Required action 1 -> In the sports humor column, what price did the jersey Michael Jordan wore in Game 1 of the 1998 NBA Finals fetch at auction?
Required action 2 -> Resume the sports humor column after its final line, carrying it forward in the same style.

Document extract ->
Texas A&M, Notre Dame and Nebraska — college football bluebloods — got taken down in Week 2 by supposed cannon fodder Appalachian State, Marshall and Georgia Southern.
Even worse, they each had to cough up $1 million-plus in appearance fees to the teams that beat them.
Well, as mom always used to say, “Don’t play with your food!”
Headlines
— At TheNeedling.com: “Seattle still choked with smoke after Russell Wilson attempts to cook at Lumen Field.”
— At TheOnion.com: “Referees call for replay to admire great call.”
Jordan Rule$
Somebody got the shirt off Michael Jordan’s back — but it cost them $10,091,000.
That how much the jersey that Jordan wore during Game 1 of the 1998 NBA Finals fetched at a Sotheby’s auction, a record for game-worn sports memorabilia, TMZ reported.
Paging Bill Murray
Nebraska has fired its last four football coaches — Bill Callahan, Bo Pelini, Mike Riley and Scott Frost — and paid them a combined $32 million in buyouts, all within a year of awarding them contract extensions.
In other words, Groundhog Day I, II, III and IV.

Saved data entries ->

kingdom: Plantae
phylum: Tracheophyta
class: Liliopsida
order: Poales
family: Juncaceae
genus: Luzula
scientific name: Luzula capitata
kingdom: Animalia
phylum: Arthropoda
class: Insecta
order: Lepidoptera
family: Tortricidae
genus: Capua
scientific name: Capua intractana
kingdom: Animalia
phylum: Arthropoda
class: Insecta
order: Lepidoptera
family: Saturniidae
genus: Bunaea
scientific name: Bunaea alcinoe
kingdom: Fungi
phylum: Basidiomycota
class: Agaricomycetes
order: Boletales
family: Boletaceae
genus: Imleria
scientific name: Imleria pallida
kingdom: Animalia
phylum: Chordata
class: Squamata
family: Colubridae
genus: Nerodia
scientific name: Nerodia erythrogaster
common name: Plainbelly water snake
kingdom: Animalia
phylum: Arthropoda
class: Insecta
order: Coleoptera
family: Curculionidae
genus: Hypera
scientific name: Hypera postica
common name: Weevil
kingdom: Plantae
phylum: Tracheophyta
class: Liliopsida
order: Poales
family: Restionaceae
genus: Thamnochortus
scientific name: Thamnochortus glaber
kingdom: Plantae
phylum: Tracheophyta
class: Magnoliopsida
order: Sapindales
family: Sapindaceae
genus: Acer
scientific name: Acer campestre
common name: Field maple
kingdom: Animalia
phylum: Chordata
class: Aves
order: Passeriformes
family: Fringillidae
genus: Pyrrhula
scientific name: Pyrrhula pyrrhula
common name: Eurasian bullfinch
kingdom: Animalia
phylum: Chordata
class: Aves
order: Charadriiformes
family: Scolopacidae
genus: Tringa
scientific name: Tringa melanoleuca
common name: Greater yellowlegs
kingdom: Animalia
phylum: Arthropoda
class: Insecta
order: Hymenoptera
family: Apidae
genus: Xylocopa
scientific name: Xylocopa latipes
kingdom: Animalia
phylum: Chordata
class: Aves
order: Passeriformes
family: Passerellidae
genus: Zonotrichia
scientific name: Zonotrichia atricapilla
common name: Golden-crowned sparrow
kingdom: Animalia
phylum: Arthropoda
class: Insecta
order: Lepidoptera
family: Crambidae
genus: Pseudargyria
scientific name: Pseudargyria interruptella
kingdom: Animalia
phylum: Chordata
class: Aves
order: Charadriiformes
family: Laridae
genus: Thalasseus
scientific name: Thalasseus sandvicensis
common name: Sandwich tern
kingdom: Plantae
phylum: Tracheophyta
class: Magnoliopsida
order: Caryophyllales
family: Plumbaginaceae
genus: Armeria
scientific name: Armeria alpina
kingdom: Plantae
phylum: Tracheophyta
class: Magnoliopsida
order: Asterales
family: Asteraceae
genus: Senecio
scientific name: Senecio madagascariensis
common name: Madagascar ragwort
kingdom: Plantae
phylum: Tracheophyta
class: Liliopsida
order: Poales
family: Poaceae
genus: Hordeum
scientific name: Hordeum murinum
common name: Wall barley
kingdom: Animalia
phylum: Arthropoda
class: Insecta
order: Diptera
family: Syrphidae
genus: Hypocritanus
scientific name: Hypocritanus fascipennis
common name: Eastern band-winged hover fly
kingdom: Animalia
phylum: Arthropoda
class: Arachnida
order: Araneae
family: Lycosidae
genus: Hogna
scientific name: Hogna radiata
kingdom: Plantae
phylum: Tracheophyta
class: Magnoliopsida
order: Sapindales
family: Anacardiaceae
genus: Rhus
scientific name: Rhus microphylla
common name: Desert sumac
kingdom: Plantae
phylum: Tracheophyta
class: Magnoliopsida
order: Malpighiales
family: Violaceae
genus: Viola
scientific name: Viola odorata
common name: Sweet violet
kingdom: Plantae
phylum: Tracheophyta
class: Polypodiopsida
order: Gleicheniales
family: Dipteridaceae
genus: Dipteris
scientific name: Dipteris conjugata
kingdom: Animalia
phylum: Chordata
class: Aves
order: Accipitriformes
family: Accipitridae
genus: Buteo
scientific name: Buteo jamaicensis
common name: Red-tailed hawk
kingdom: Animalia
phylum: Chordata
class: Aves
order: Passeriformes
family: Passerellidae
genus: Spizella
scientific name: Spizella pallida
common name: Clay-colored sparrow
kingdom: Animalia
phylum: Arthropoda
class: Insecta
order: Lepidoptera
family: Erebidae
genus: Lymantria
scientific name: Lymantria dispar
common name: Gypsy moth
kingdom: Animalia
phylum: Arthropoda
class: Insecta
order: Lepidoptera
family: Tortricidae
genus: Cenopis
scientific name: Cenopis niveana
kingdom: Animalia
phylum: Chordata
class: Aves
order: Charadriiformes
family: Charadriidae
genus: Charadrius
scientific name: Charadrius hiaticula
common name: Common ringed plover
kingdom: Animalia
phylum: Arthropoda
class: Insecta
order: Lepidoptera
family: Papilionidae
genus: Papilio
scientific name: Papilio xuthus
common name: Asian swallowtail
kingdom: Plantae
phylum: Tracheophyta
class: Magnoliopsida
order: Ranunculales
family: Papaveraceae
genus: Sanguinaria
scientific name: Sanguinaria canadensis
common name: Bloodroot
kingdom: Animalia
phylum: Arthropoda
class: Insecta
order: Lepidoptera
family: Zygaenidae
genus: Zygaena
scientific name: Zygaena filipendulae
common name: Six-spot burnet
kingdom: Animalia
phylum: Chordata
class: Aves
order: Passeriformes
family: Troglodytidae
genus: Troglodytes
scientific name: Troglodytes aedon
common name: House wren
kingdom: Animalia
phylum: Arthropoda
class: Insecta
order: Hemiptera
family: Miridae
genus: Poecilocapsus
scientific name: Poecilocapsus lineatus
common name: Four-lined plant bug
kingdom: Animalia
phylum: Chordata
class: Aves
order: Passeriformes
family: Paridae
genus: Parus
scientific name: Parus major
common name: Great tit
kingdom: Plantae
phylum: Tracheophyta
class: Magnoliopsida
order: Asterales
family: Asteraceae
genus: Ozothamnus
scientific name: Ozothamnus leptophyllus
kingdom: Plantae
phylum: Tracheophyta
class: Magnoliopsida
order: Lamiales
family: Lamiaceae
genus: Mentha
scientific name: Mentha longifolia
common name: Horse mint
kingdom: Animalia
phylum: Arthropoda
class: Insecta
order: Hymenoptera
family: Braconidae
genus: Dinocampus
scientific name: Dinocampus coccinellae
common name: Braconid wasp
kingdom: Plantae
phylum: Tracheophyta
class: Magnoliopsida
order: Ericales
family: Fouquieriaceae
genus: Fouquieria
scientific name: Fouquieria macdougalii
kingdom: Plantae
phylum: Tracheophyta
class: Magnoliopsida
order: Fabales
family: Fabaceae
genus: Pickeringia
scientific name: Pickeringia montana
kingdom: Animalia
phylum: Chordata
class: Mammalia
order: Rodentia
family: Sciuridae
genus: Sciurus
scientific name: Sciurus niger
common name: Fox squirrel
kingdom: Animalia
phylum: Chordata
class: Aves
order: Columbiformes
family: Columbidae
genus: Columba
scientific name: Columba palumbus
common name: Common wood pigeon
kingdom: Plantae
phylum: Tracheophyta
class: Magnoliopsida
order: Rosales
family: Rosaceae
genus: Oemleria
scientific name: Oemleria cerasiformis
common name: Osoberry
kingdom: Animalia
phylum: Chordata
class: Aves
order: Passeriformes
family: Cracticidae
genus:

Your response 1 -> $10,091,000.

Your response 2 ->
Name game
Mavericks star Luka Doncic and his mother, Mirjam Poterbin, are squabbling over who owns the trademark to “Luka Doncic 7,” and have taken their case to the U.S. Patent and Trademark Office’s Trademark Trial and Appeal Board.
In her defense, back when he was born she did have his original naming rights.
No-fly zone
There’s a meme circulating online of a Georgia student celebrating his Bulldogs by chomping on a bone.
It’s just a lucky thing he doesn’t root for the Texas Christian Horned Frogs.
Tweet of the Week
“The NFL is doing its international series completely wrong. Vikings should play in Oslo. Saints should play in Paris. Titans should play in Athens. Jags should play in Rio. The cheeseheads should play in Switzerland.” — Harrison Krank
Eight is too much
Angels star Mike Trout, trying to homer in a record-tying eighth straight game, instead flew out three times and walked.
Apparently the creel limit for Trout is seven.
Wanna get away?
Appalachian State, due to mechanical issues with their plane, was unable to fly out of College Station after their 17-14 upset of No. 6 Texas A&M and was forced to sleep in hotel hallways and conference rooms.
“Hey,” said the Aggies, “if we don’t get to leave town why should they?”
That’s a lunker
Ernest and Viesia Godek, fishing in Pedder Bay, near Victoria, B.C., landed the lunker of the day when a 750-pound California sea lion suddenly leapt onto their boat, nearly capsizing it.
The big lug was trying to escape three killer whales.
Talking the talk
— Scott Ostler of the San Francisco Chronicle, suggesting yet another MLB rules change: “If there are five or more people in line at a beer stand, everyone in line gets free beer. Hire more damn vendors. If we want to stand in line, we’ll go to Disneyland or the DMV.”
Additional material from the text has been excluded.